Task goal: In the entries below, find the line containing "Project 9: Password Generator.". Write out that line and all lines after it, exactly, and nothing else.

--- Record excerpts Enclosed Below ---

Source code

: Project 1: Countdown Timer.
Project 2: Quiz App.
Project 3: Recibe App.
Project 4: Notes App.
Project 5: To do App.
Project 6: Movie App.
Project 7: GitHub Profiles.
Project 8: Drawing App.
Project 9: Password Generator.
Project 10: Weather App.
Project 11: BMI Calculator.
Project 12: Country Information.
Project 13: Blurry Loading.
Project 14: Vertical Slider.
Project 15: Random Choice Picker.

--- End of Enclosed Record excerpts ---

Task answer:
Project 9: Password Generator.
Project 10: Weather App.
Project 11: BMI Calculator.
Project 12: Country Information.
Project 13: Blurry Loading.
Project 14: Vertical Slider.
Project 15: Random Choice Picker.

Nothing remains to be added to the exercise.